Because of having been printed on extraordinarily cheap paper, doubtless.

But so that there must have unquestionably once been a life of Brahms in this house.

And in which a part I always liked was when Clara Hepburn gave Ludwig Wittgenstein some sugar.

Although what I would really like to find even more than I would like to find the painting is my missing cat, to tell the truth.

Even if it is not really a cat and is not really missing, actually.

Well, being only Magritte, who used to be Vincent.

Which is to say that the tape would appear to have blown away from the outside of that broken window, being all.

Still, one had gotten to be quite fond of that frisky scratching.

Although even just to see some floating ash again would be agreeable, too.

Even if one would hardly go to the trouble to name some floating ash, on the other hand.

There is a numeral on the back of the soccer shirt, by the way.

Possibly it is a nine. Or a nineteen.

In fact it is two zeros.

Have I mentioned that I have taken to building fires down near the water, after my sunsets, incidentally?

I have taken to building fires down near the water, after my sunsets.

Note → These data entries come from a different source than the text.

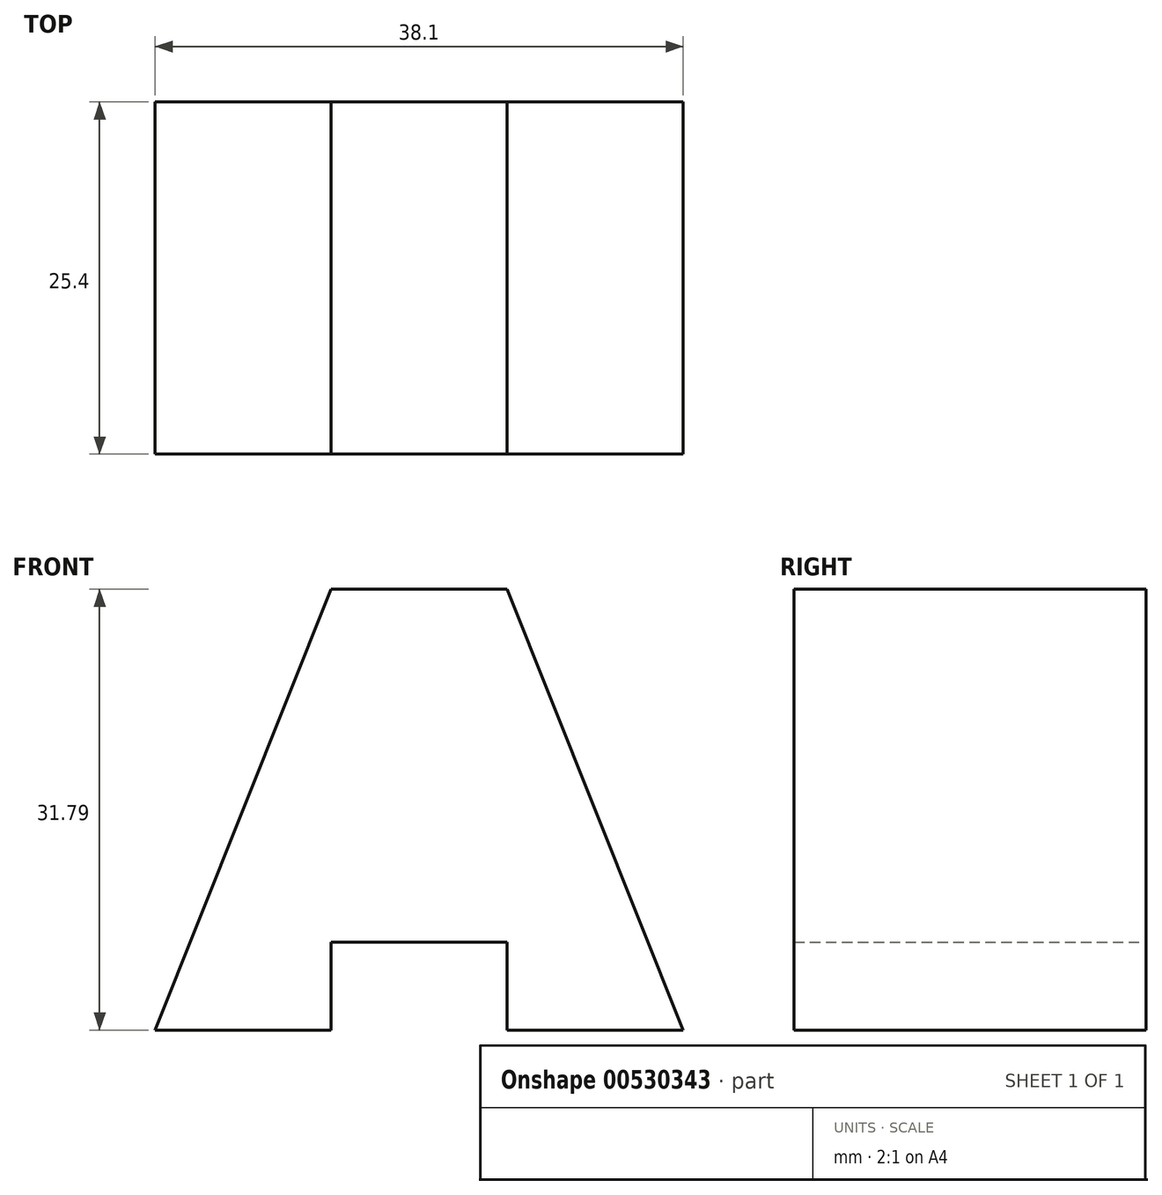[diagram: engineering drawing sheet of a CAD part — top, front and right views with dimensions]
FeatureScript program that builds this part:
annotation { "Feature Type Name" : "Feature", "Feature Type Description" : "" }
export const myFeature = defineFeature(function(context is Context, id is Id, definition is map)
    precondition{}
    {
        {
            var Q0;
            Q0=qCreatedBy(makeId("Front.planeOp"),FACE);
            var sketch = newSketch(context, id + "F0", { "sketchPlane" : qUnion([Q0])});
            skLineSegment(sketch, "E0", {"start": v(-67.2, -0.04) * mm, "end": v(-54.5, -0.04) * mm});
            skLineSegment(sketch, "E1", {"start": v(-54.5, -0.04) * mm, "end": v(-54.5, 6.3) * mm});
            skLineSegment(sketch, "E2", {"start": v(-54.5, 6.3) * mm, "end": v(-41.8, 6.3) * mm});
            skLineSegment(sketch, "E3", {"start": v(-41.8, 6.3) * mm, "end": v(-41.8, -0.04) * mm});
            skLineSegment(sketch, "E4", {"start": v(-41.8, -0.04) * mm, "end": v(-29.1, -0.04) * mm});
            skLineSegment(sketch, "E5", {"start": v(-67.2, -0.04) * mm, "end": v(-54.5, 31.75) * mm});
            skLineSegment(sketch, "E6", {"start": v(-54.5, 31.75) * mm, "end": v(-41.8, 31.75) * mm});
            skLineSegment(sketch, "E7", {"start": v(-41.8, 31.75) * mm, "end": v(-29.1, -0.04) * mm});
            skPoint(sketch, "E8.startSnap0", {"position": v(-48.15, 31.75) * mm});
            skSolve(sketch);
        }
        {
            var Q0;
            Q0 = qSketchRegion(id + "F0", true);
            extrude(context, id + "F1", {"entities" : qUnion([Q0]), "depth" : 25.4 * mm, "offsetDistance" : 25.4 * mm});
        }
    });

Now and again, too, looking at them from a distance, what I have done is to make believe for a little while that I am back at Hisarlik.

By which I really mean when Hisarlik was Troy, of course, and all of those years and years ago.

So that what I am more truthfully making believe is that the fires are Greek watchfires, where they have been lighted along the shore.

Well, that certainly being a harmless enough thing to make believe.

Oh. And I have been hearing The Alto Rhapsody again also, these days.